Color as a Point of Connection
According to Todd, therapy implies a developed relationship. Color has healing properties but it is not the only variable to consider when developing this therapeutic relationship.
“When you’re in a gallery and surrounded by all kinds of beautiful paintings, you can feel how that beauty touches your soul,” Todd said. “Color certainly can be healing in that way.”
Art can be an avenue of connection and this can also be healing, she said. There are several ways to connect with one’s art: this may be a connection to our inner self, a connection to others, a spirit that guides your life, a connection to the unknown and even the connections to art materials.
“I like the materials to create the beginning of what happens, like dropping the paint on there,” Todd said. “I’ll start with an intention and something in mind … so I might choose the colors that feel connected to what I’m exploring, drop them on and see what happens. I like the idea of being guided by the art.”
A much larger connection is being connected to mystery and to the unknown, Todd said. That is an important part of what art teaches and what art therapists help people do.
“Be comfortable with the unknown and have faith that if you just keep paying attention, that something will come from that,” Todd said.
Color and Chakras
Sheri Bauer, creator of Angel Light LLC Center for the Healing Arts in Elm Grove, incorporates color healing in the chakra classes she teaches.
According to Bauer, chakra means vortex, or in Hindu tradition, “spinning wheel of light.” A wheel of light is a concentrated spiral of energy that feeds in good energy and eliminates energy waste. This works to maintain energetic balance, she said.

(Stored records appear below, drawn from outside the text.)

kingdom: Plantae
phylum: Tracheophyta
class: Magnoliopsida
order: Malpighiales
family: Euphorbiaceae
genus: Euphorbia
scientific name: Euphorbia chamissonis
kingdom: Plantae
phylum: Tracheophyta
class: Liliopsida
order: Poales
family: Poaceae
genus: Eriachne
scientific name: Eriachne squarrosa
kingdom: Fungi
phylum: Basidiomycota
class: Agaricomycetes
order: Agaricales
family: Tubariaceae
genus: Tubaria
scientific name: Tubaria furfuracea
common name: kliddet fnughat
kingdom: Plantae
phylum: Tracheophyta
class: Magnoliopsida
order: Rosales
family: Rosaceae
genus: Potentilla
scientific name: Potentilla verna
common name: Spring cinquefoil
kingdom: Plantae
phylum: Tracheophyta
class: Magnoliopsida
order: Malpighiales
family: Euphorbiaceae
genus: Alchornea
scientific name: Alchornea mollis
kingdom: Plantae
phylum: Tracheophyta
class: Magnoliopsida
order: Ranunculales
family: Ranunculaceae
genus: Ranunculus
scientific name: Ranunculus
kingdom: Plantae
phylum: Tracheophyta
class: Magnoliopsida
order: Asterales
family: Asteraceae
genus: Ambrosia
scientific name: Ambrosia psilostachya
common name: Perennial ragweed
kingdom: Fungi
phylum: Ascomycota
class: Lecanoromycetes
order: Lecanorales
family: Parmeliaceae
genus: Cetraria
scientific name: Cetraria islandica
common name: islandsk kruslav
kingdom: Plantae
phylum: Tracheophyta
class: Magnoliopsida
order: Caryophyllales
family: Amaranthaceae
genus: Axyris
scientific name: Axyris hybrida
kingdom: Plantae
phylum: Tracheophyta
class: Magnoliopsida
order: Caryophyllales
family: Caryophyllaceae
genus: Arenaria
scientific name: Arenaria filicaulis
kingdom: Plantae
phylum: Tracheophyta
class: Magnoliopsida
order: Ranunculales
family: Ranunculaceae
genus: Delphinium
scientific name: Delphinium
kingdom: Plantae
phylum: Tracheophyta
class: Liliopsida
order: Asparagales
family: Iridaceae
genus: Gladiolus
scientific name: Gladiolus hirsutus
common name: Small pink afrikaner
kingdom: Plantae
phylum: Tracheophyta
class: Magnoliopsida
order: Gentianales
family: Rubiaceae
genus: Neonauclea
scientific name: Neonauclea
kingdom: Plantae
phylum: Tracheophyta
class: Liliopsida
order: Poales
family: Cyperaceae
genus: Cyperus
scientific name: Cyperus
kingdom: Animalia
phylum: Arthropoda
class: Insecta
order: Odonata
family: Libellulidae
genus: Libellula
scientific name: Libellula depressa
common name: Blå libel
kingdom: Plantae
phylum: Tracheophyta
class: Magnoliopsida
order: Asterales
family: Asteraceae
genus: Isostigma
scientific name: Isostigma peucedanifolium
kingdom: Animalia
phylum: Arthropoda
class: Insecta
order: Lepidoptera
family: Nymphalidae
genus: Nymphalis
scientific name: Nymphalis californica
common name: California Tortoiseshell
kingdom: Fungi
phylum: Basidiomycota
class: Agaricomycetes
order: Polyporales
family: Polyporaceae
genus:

Our chakra system connects us to the energetic grid of the universe and beyond, Bauer said. There are seven main chakras that line up from the base of your spine to the top of your head.
Each area of the body has a related chakra and each chakra emanates a specific frequency and color, she said. Those frequencies work with our human body, with our organs and glands.
“The frequency for the color yellow emulates the frequency of the sun and works with the digestive system,” Bauer said.
Different colors resonate with different areas of the human body and internal organs and work to heal specific issues that one may manifest, according to Bauer.
“That’s the thing about energy, it is changeable and mutable,” Bauer said. “We are different every day of our lives and the colors of our chakras are a reflection of where we are at a current moment in time taking into consideration the health of our body, mind and spirit.”